::: Given information :::

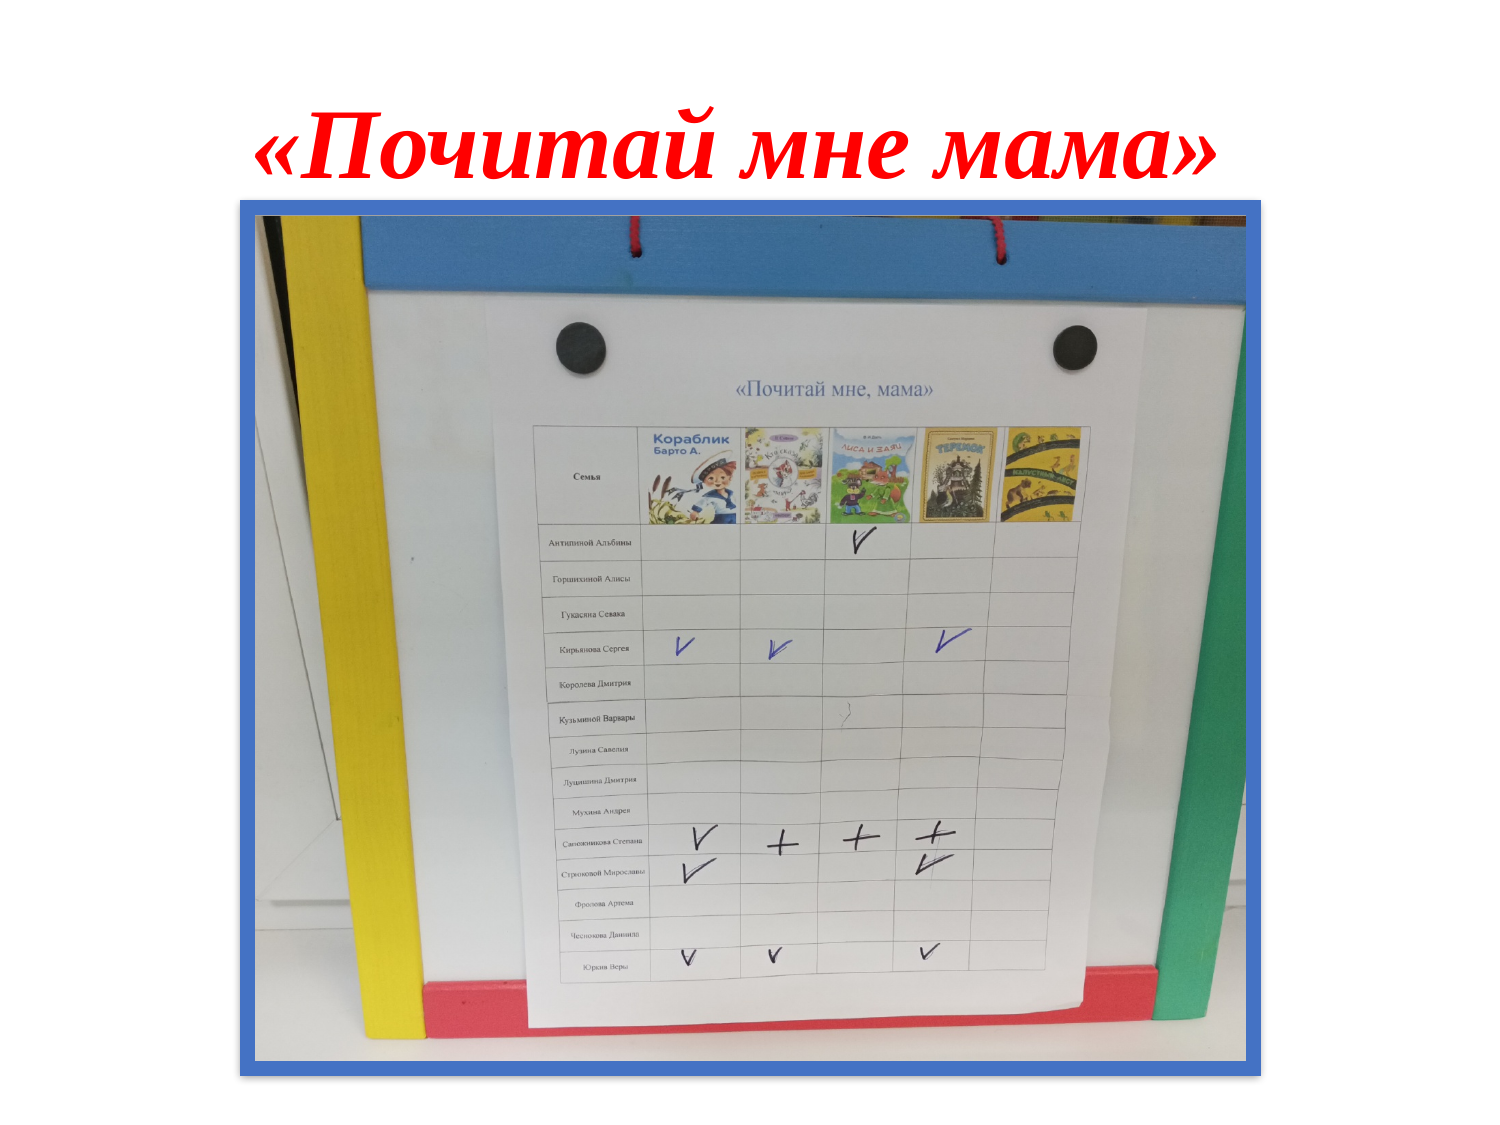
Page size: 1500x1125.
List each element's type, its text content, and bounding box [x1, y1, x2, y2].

text_box [783, 171, 1405, 598]
title «Почитай мне мама» [75, 45, 1425, 233]
text_box [760, 171, 783, 183]
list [254, 214, 1247, 1062]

:::

### Task to carry out:
Output exactly the lines from the one containing "List each element's" through the last line of the entries, both ends included.

### Solution:
List each element's type, its text content, and bounding box [x1, y1, x2, y2].

text_box [783, 171, 1405, 598]
title «Почитай мне мама» [75, 45, 1425, 233]
text_box [760, 171, 783, 183]
list [254, 214, 1247, 1062]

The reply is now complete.